Investigators believe their findings may help reduce the negative of self-stigma and subjective symptom reporting burdening patients with depression.
Electroencephalography (EEG) can predict an antidepressant’s response, according to a new prognostic study led by Benjamin Schwartzmann, MSc, of the school of mechatronic systems engineering at Simon Fraser University in British Columbia.1
Schwartzmann and colleagues conducted the cohort study to prevent people from receiving ill side effects from antidepressants, namely those under the serotonin reuptake inhibitor (SSRI) drug class.
Previous studies examined EEG and how it could be used to determine an antidepressant’s response, but such studies were not robust enough to be implemented in a clinical setting, or contained conflicting data. While one study claimed there was lower theta activity recorded by the EEG when responding to several SSRI medications, another study claimed there was higher theta activity when responding to the SSRI, fluoxetine.

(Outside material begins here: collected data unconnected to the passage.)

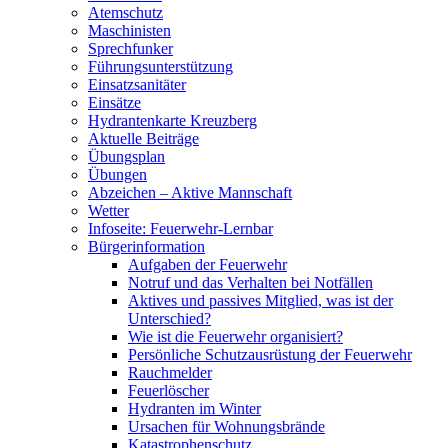
Atemschutz
Maschinisten
Sprechfunker
Führungsunterstützung
Einsatzsanitäter
Einsätze
Hydrantenkarte Kreuzberg
Aktuelle Beiträge
Übungsplan
Übungen
Abzeichen – Aktive Mannschaft
Wetter
Infoseite: Feuerwehr-Lernbar
Bürgerinformation
Aufgaben der Feuerwehr
Notruf und das Verhalten bei Notfällen
Aktives und passives Mitglied, was ist der
Unterschied?
Wie ist die Feuerwehr organisiert?
Persönliche Schutzausrüstung der Feuerwehr
Rauchmelder
Feuerlöscher
Hydranten im Winter
Ursachen für Wohnungsbrände
Katastrophenschutz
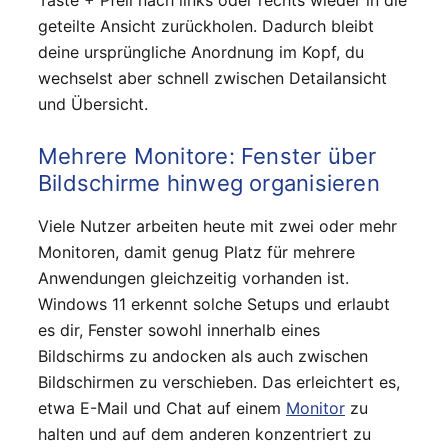
geteilte Ansicht zurückholen. Dadurch bleibt
deine ursprüngliche Anordnung im Kopf, du
wechselst aber schnell zwischen Detailansicht
und Übersicht.
Mehrere Monitore: Fenster über
Bildschirme hinweg organisieren
Viele Nutzer arbeiten heute mit zwei oder mehr
Monitoren, damit genug Platz für mehrere
Anwendungen gleichzeitig vorhanden ist.
Windows 11 erkennt solche Setups und erlaubt
es dir, Fenster sowohl innerhalb eines
Bildschirms zu andocken als auch zwischen
Bildschirmen zu verschieben. Das erleichtert es,
etwa E-Mail und Chat auf einem
Monitor
zu
halten und auf dem anderen konzentriert zu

“Failure to replicate across studies can be attributed to small sample size and the complexity and heterogeneity of depression,” investigators wrote. “Testing individual EEG features in small, underpowered studies has hindered the development of EEG-based predictive models for clinical use.”
Thus, because of the small sample size, the data were inconclusive.
A study on this topic poses challenges—one being the type of EEG technology. Other study models used high-density devices with ≥64 channels, which require a lot of training and expertise to provide quality data; but for clinical viability, the EEG Signal should be easy to record. To conquer this challenge, portable EEG devices with fewer channels serve as an important tool.
To get conclusive data, the team collected 2 independent cohorts: the Canadian Biomarker Integration Network in Depression (CAN-BIND) and the Biosignatures of Antidepressant Response for Clinical Care (EMBARC).
The CAN-BIND group was an open-label trial used for internal validation with 125 participants with a median age of 36.4 years. They received an 8-week treatment regimen of 10 – 20 mg escitalopram.
Meanwhile, the EMBARC group was a randomized double-blind trial used for external validation with 105 participants who had the median age of 38.4 years. Here, 118 participants were randomized for placebo treatment.
Other than using the two cohorts, the team’s study differentiated from previous studies because they reduced the number of EEG features.
Zhandnov’s previous study used features that came from 58 electrodes at the baseline,2 but the new study only used baseline data for clinical relevance and instead stuck with 32 electrodes.
Also, to lower the number of EEG features, the 32 electrodes were “grouped into 14 brain regions.”
“Compared with research-grade EEG devices with 64 or more channels, these devices are more suitable for clinical settings with limited resources and time, prioritizing cost-effectiveness, ease of use, patient comfort, and signal quality over spatial resolution,” investigators wrote.
The study also looked for balanced accuracy, sensitivity, and specificity, which was evaluated with either the normal approximation method or the Clopper-Pearson exact method.
A machine learning approach replaced a traditional statistical analysis in this study. Eligible participants included people aged 18-64 years old who had a major depressive disorder (MDD) diagnosis. The data was analyzed January - December 2022.
The results found that age or sex made no difference in the results in both CAN-BIND and EMBARC. The data showed EMBARC had significantly lower severity at baseline than participants.
The team fed the model trained from CAN-BIND with data from EMBARC to see how well the model could generalize new data and found that the model had a balanced accuracy of 63.7%, a sensitivity of 58.8%, and a specificity of 68.5%.
The model was then again tested with data from the EMBARC placebo group and the balanced accuracy was 48.7%
As with CAN-BLIND data, the model had a 64.2% balanced accuracy.
“Using objective measures such as EEG data to predict treatment response is preferable to relying on subjective variables in clinical setting,” the team wrote. “Objective biomarkers have been suggested to reduce the self-stigma associated with seeking help and reporting symptoms on clinical questionnaires.”
The team concluded by writing it would be better, in the future, to create a model focusing on a specific class of antidepressants, since this study featured a mix of the antidepressant’s escitalopram and sertraline.